Everything You Need to Know About the Massive Paradise Papers Leak

Sunny beaches and shadowy financial institutions.

VICE News Tonight on HBO presents an hour-long special offering the inside story behind one of the biggest global scoops of the year. With unique, year-long access to the investigative journalists and news organizations behind the Paradise Papers.

A vast new trove of 13.4 million leaked documents dubbed the Paradise Papers have been published by the International Consortium of Investigative Journalists (ICIJ) exposing the offshore banking activities of more than 120 politicians around the world. Included in the leak are documents of the children of former president Gen. Suharto and Gerindra Party chairman Prabowo Subianto.


The leak is the latest to draw back the curtain on the shadowy world of offshore banking where shell companies allow the wealthy, kleptocrats, or anyone else with something to hide to conduct business largely in secret in known tax havens. This trove, which comes largely from Bermuda-based Appleby law firm, reveals offshore ties of politically connected figures from across Asia, including prominent members of the Chinese Community Party, Malaysian Prime Minister Najib Razak, and the former prime minister of Japan.

The documents very much resemble the massive Panama Papers leak of 2016, and were obtained much the same way: an anonymous source leaked them to the German newspaper Suddeutsche Zeitung, which shared them with the International Consortium of Investigative Journalists and several other news organizations which published their reports simultaneously Sunday afternoon.

Like the Panama Papers, the new trove of documents will provide source material for investigations that may last for months. It's likely to have long-last reverberations worldwide. The release comes at an awkward time for the administration of US President Donald Trump as Special Counsel Robert Mueller's team is issuing indictments and Facebook and Twitter are facing questions of how they were used as tools by Russian interests to influence the 2016 election.
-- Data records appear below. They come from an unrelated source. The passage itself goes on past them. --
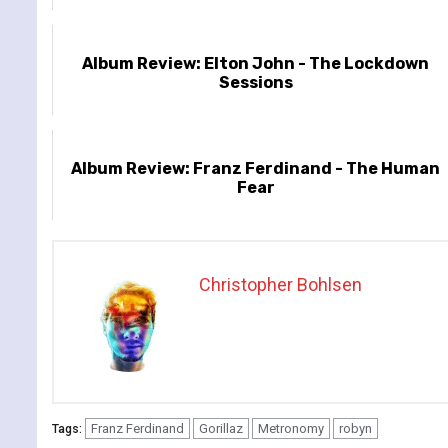
Album Review: Elton John - The Lockdown
Sessions
Album Review: Franz Ferdinand - The Human
Fear
Christopher Bohlsen
Franz Ferdinand
Gorillaz
Metronomy
robyn
Tags:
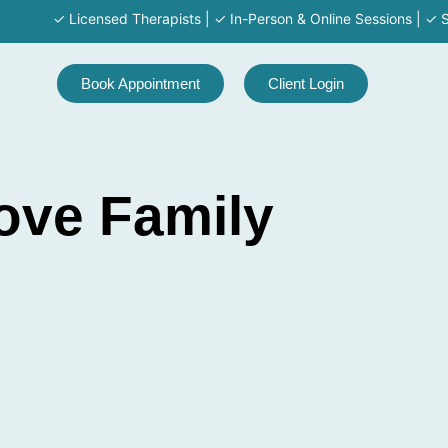
✓ Licensed Therapists | ✓ In-Person & Online Sessions | ✓ Serving M
Book Appointment
Client Login
ove Family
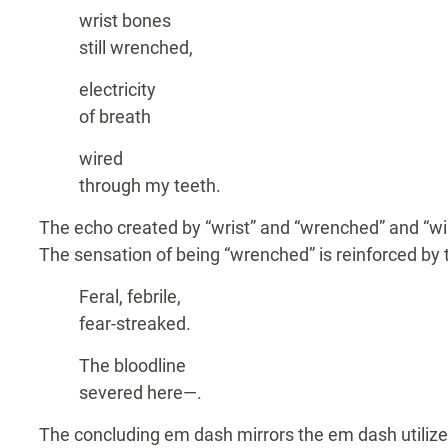
wrist bones
still wrenched,
electricity
of breath
wired
through my teeth.
The echo created by “wrist” and “wrenched” and “wi
The sensation of being “wrenched” is reinforced by 
Feral, febrile,
fear-streaked.
The bloodline
severed here—.
The concluding em dash mirrors the em dash utilized 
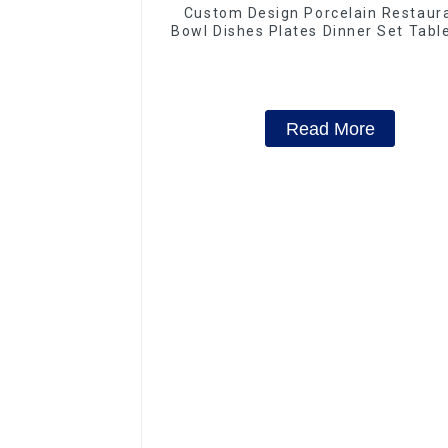
Custom Design Porcelain Restaur
Bowl Dishes Plates Dinner Set Tab
Luxury Bone China Dinnerware S
Read More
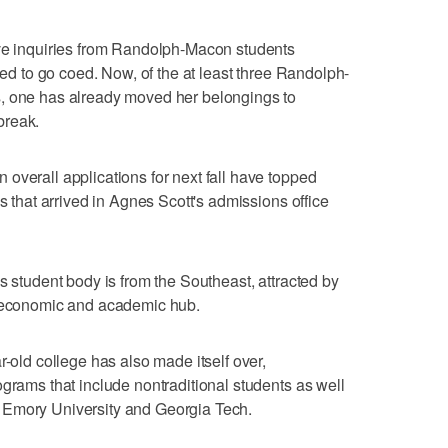
ive inquiries from Randolph-Macon students
ided to go coed. Now, of the at least three Randolph-
, one has already moved her belongings to
break.
overall applications for next fall have topped
ns that arrived in Agnes Scott's admissions office
s student body is from the Southeast, attracted by
n economic and academic hub.
r-old college has also made itself over,
ograms that include nontraditional students as well
 Emory University and Georgia Tech.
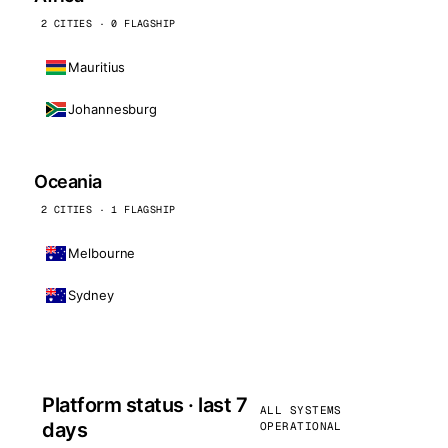
2 CITIES · 0 FLAGSHIP
Mauritius
Johannesburg
Oceania
2 CITIES · 1 FLAGSHIP
Melbourne
Sydney
Platform status · last 7
ALL SYSTEMS
days
OPERATIONAL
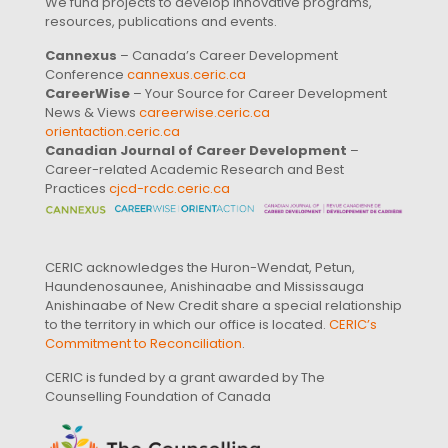
We fund projects to develop innovative programs,
resources, publications and events.
Cannexus
– Canada’s Career Development
Conference
cannexus.ceric.ca
CareerWise
– Your Source for Career Development
News & Views
careerwise.ceric.ca
orientaction.ceric.ca
Canadian Journal of Career Development
–
Career-related Academic Research and Best
Practices
cjcd-rcdc.ceric.ca
CERIC acknowledges the Huron-Wendat, Petun,
Haundenosaunee, Anishinaabe and Mississauga
Anishinaabe of New Credit share a special relationship
to the territory in which our office is located.
CERIC’s
Commitment to Reconciliation
.
CERIC is funded by a grant awarded by The
Counselling Foundation of Canada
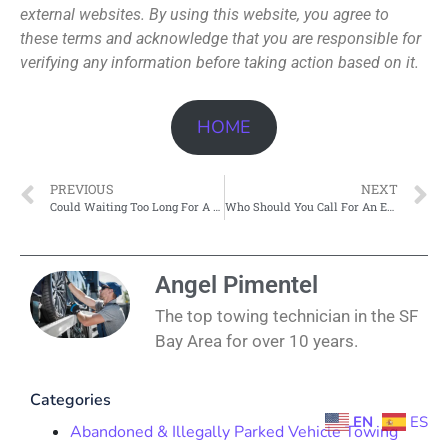
external websites. By using this website, you agree to
these terms and acknowledge that you are responsible for
verifying any information before taking action based on it.
HOME
PREVIOUS
NEXT
Could Waiting Too Long For A Tow Put You In Danger?
Who Should You Call For An Emergency Tow At 3 Am In Pittsburgh?
Angel Pimentel
The top towing technician in the SF
Bay Area for over 10 years.
Categories
EN
ES
Abandoned & Illegally Parked Vehicle Towing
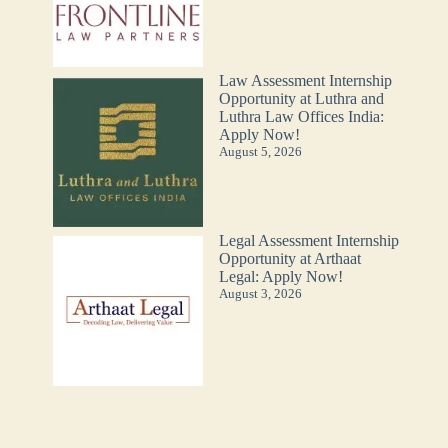
Law Assessment Internship
Opportunity at Luthra and
Luthra Law Offices India:
Apply Now!
August 5, 2026
Legal Assessment Internship
Opportunity at Arthaat
Legal: Apply Now!
August 3, 2026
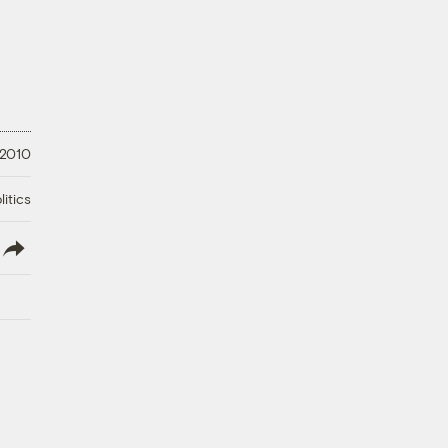
, 2010
litics
lish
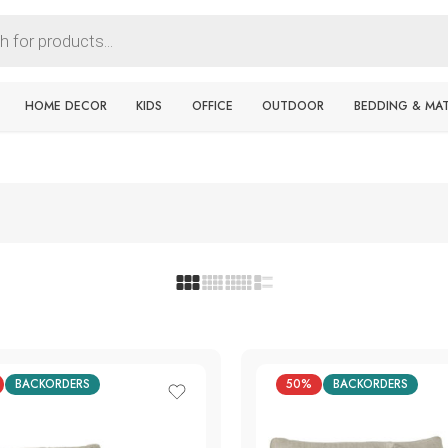
HOME DECOR
KIDS
OFFICE
OUTDOOR
BEDDING & MA
BACKORDERS
50%
BACKORDERS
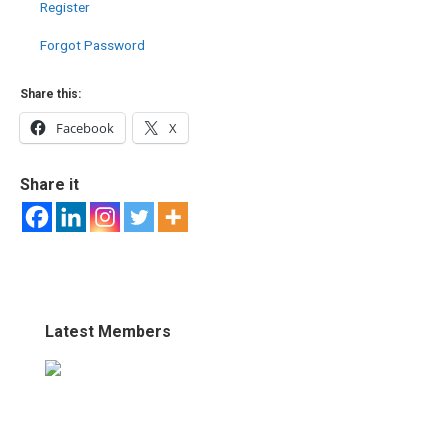
Register
Forgot Password
Share this:
Facebook
X
Share it
Latest Members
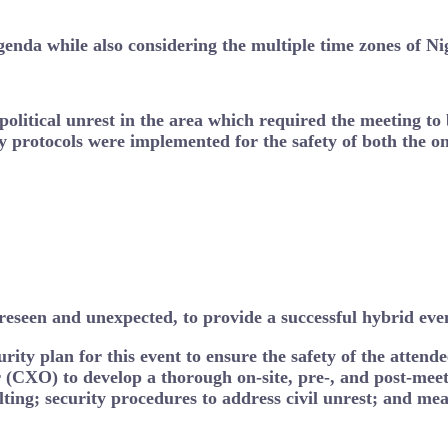
agenda while also considering the multiple time zones of N
 political unrest in the area which required the meeting to
y protocols were implemented for the safety of both the on
eseen and unexpected, to provide a successful hybrid event
ity plan for this event to ensure the safety of the atten
(CXO) to develop a thorough on-site, pre-, and post-mee
lting; security procedures to address civil unrest; and mea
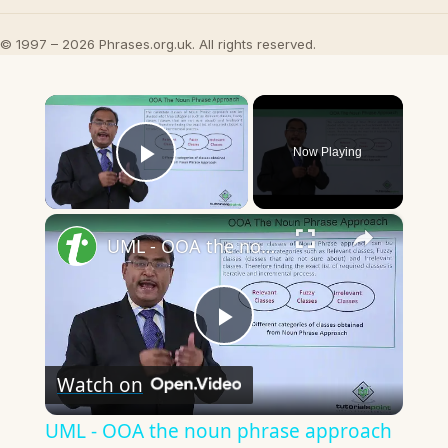
© 1997 – 2026 Phrases.org.uk. All rights reserved.
×
Now Playing
Play Video
×
UML - OOA the noun phrase approach
Play
Watch on
Video
UML - OOA the noun phrase approach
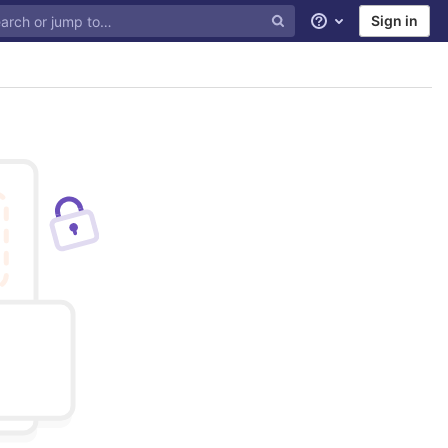
Sign in
Help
Here are the big takeaways:


Indonesian tax authorities have launched an investigation into whether the children of former president Gen. Suharto and opposition party chairman Prabowo Subianto violated the country's tax codes by allegedly owning off-shore bank accounts and companies, according to Bloomberg News.
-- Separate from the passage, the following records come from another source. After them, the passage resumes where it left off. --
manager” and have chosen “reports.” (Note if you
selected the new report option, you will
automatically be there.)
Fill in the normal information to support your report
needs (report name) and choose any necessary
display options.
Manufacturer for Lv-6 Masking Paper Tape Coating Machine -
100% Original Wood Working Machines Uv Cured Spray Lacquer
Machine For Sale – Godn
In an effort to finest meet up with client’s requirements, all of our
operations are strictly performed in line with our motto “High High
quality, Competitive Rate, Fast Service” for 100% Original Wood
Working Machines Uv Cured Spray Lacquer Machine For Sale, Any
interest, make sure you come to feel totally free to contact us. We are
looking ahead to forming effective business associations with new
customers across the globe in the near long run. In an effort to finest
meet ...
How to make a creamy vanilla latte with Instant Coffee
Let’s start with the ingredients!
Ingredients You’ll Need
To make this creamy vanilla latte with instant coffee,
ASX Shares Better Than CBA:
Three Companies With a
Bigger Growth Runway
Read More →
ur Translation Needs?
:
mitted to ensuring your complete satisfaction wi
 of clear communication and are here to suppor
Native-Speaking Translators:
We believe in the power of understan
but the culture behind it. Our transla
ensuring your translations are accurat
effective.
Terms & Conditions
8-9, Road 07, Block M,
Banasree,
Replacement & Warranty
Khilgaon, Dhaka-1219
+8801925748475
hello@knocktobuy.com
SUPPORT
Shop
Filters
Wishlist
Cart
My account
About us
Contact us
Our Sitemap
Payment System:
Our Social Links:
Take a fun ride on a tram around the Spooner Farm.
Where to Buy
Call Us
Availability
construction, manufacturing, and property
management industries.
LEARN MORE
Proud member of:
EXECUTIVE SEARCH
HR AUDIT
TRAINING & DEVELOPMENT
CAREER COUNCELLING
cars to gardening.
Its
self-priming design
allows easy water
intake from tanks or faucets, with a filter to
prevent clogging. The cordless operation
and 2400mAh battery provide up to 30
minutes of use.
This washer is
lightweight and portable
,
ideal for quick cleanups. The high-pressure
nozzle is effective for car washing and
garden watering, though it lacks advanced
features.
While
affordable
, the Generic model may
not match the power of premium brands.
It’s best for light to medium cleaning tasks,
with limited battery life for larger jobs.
It's not illegal to own an off-shore bank account or company, but it is against the law to use such a company as a tax haven to avoid paying Indonesian taxes. The administration of President Joko Widodo tried to get Indonesia's millionaires (and billionaires) to declare their hidden funds with a national tax amnesty program. That nine-month program hoped to "repatriate" some Rp 4 trillion ($296 billion USD) in funds by allowing citizens to declare their hidden assets and pay a small penalty.
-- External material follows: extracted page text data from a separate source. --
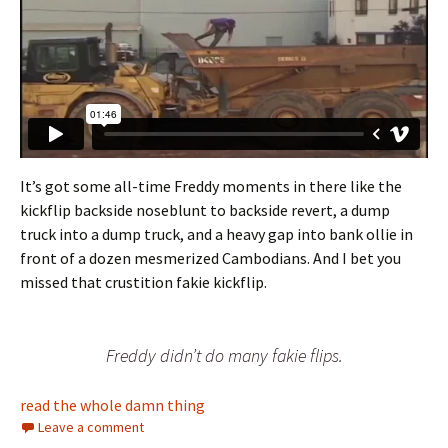
It’s got some all-time Freddy moments in there like the
kickflip backside noseblunt to backside revert, a dump
truck into a dump truck, and a heavy gap into bank ollie in
front of a dozen mesmerized Cambodians. And I bet you
missed that crustition fakie kickflip.
Freddy didn’t do many fakie flips.
read the whole damn thing
Leave a comment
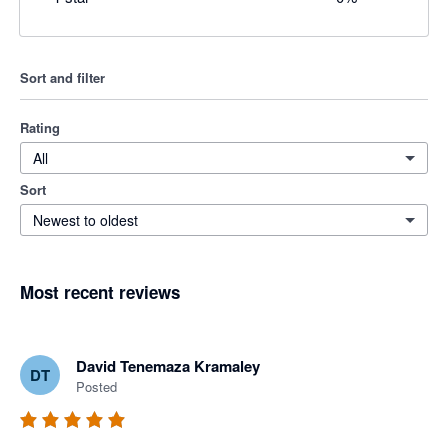
Sort and filter
Rating
All
Sort
Newest to oldest
Most recent reviews
David Tenemaza Kramaley
DT
Posted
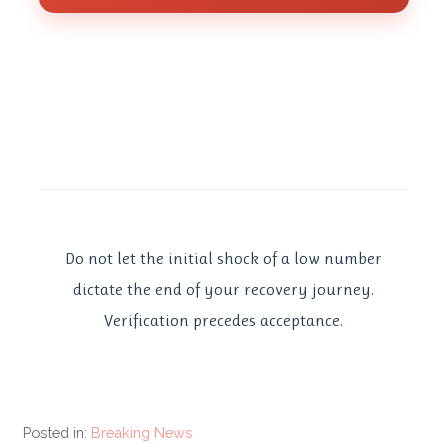
Do not let the initial shock of a low number
dictate the end of your recovery journey.
Verification precedes acceptance.
Posted in:
Breaking News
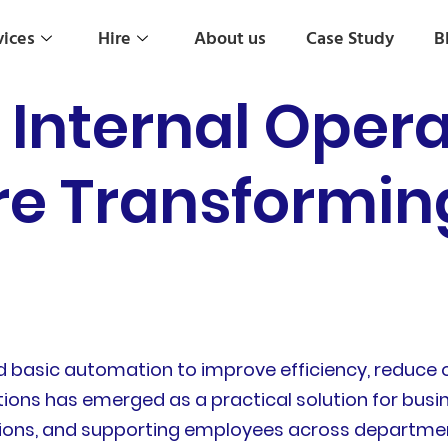
vices
Hire
About us
Case Study
B
r Internal Oper
re Transformin
d basic automation to improve efficiency, reduce 
ations has emerged as a practical solution for bus
sions, and supporting employees across departme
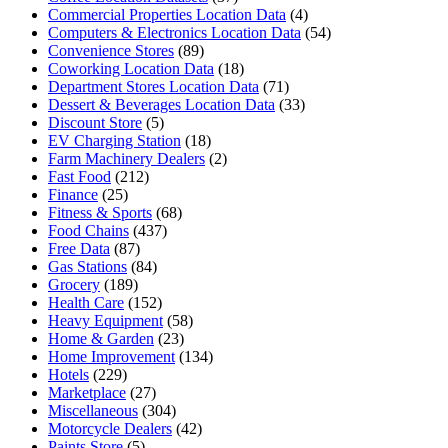
Commercial Properties Location Data
(4)
Computers & Electronics Location Data
(54)
Convenience Stores
(89)
Coworking Location Data
(18)
Department Stores Location Data
(71)
Dessert & Beverages Location Data
(33)
Discount Store
(5)
EV Charging Station
(18)
Farm Machinery Dealers
(2)
Fast Food
(212)
Finance
(25)
Fitness & Sports
(68)
Food Chains
(437)
Free Data
(87)
Gas Stations
(84)
Grocery
(189)
Health Care
(152)
Heavy Equipment
(58)
Home & Garden
(23)
Home Improvement
(134)
Hotels
(229)
Marketplace
(27)
Miscellaneous
(304)
Motorcycle Dealers
(42)
Paints Store
(5)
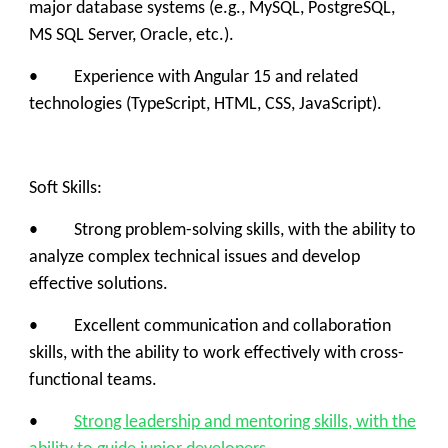
major database systems (e.g., MySQL, PostgreSQL,
MS SQL Server, Oracle, etc.).
• Experience with Angular 15 and related
technologies (TypeScript, HTML, CSS, JavaScript).
Soft Skills:
• Strong problem-solving skills, with the ability to
analyze complex technical issues and develop
effective solutions.
• Excellent communication and collaboration
skills, with the ability to work effectively with cross-
functional teams.
•
Strong leadership and mentoring skills, with the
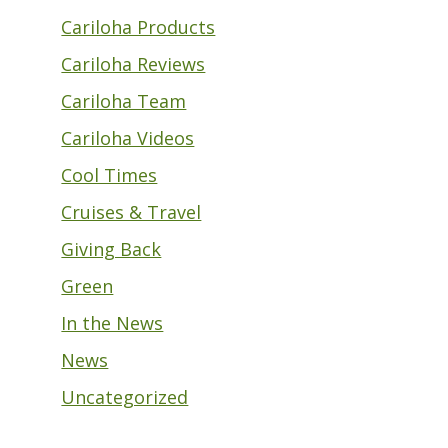
Cariloha Products
Cariloha Reviews
Cariloha Team
Cariloha Videos
Cool Times
Cruises & Travel
Giving Back
Green
In the News
News
Uncategorized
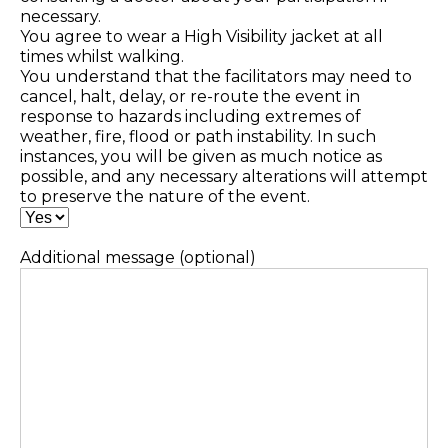
necessary.
You agree to wear a High Visibility jacket at all
times whilst walking.
You understand that the facilitators may need to
cancel, halt, delay, or re-route the event in
response to hazards including extremes of
weather, fire, flood or path instability. In such
instances, you will be given as much notice as
possible, and any necessary alterations will attempt
to preserve the nature of the event.
Additional message (optional)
By the end of the program, some Rp 4.86 trillion in previously unknown funds had been reported to the government's tax office. But that figure still only represents a small percentage of the country's total adult population—about 35 million out of 165 million potential tax payers.

Tax authorities will now check the assets reported by Prabowo and the Suharto children—Tommy Suharto and his sister Mamiek Suharto—against the data listed in the Paradise Papers report. According to the report, the Suhartos were listed on two now-closed companies, both of which were registered in Bermuda through the law firm Appleby Global Group Services Ltd.

Both were questioned about the off-shore companies by the investigative magazine Tempo, but neither chose to comment on the matter.

Prabowo was linked in the papers to a company called Nusantara Energy Resources—which ceased operations in 2004. Gerindra officials denied that Prabowo had any connection to the company. Gerindra deputy chairman Faldi Zon also told Bloomberg that Nusantara Energy wasn't established as a tax haven and that it remained inactive for the entire time it existed.


The Paradise Papers link the Russian government to investments in Facebook and Twitter through the firm of Russian-American billionaire and Silicon Valley impresario Yuri Milner.

Records indicate that two Kremlin-controlled entities — VTB Bank and the energy conglomerate Gazprom — partnered with Milner's investment fund DST Global to acquire sizable chunks of Facebook and Twitter. VTB bank paid $191 million USD for a stake in Twitter in 2011, and a Gazprom subsidiary financed a company that worked with DST Global on the Facebook deal.


Milner, Gazprom, and VTB Bank all made a killing on the deals, selling their stakes after Facebook's 2012 initial public offering and when Twitter went public in 2013. Milner's funds, the New York Times notes, controlled more than 8 percent of Facebook and 5 percent of Twitter before the stakes were sold off.

Though the Russian government appears not to have used its stakes to affect the decision making at Facebook or Twitter, the revelation comes amid growing scrutiny of how Russian agents used the social networks to influence the 2016 election.

Facebook, Twitter, and DST Global did not immediately respond to requests for comment from VICE News. In interviews with ICIJ, Milner stressed that the Russian government entities were passive investors and that "it never even occurred to me back then that VTB Bank was not just another investor for us."